**Action item**
Word for word, restate every line from the one with "thumb mcp: (149, 198)" through the end of the records below, both included, and add nothing.

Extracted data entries
↓

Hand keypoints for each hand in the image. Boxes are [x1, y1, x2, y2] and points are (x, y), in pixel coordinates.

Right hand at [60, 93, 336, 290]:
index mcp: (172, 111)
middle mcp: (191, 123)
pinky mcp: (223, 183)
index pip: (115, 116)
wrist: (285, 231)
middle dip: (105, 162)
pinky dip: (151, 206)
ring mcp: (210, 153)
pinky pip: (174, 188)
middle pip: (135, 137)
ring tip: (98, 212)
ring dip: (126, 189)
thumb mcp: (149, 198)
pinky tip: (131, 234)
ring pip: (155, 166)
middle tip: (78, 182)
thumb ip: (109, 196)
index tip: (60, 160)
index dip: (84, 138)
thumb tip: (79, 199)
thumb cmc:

↑

**Output**
thumb mcp: (149, 198)
pinky tip: (131, 234)
ring pip: (155, 166)
middle tip: (78, 182)
thumb ip: (109, 196)
index tip: (60, 160)
index dip: (84, 138)
thumb tip: (79, 199)
thumb cmc:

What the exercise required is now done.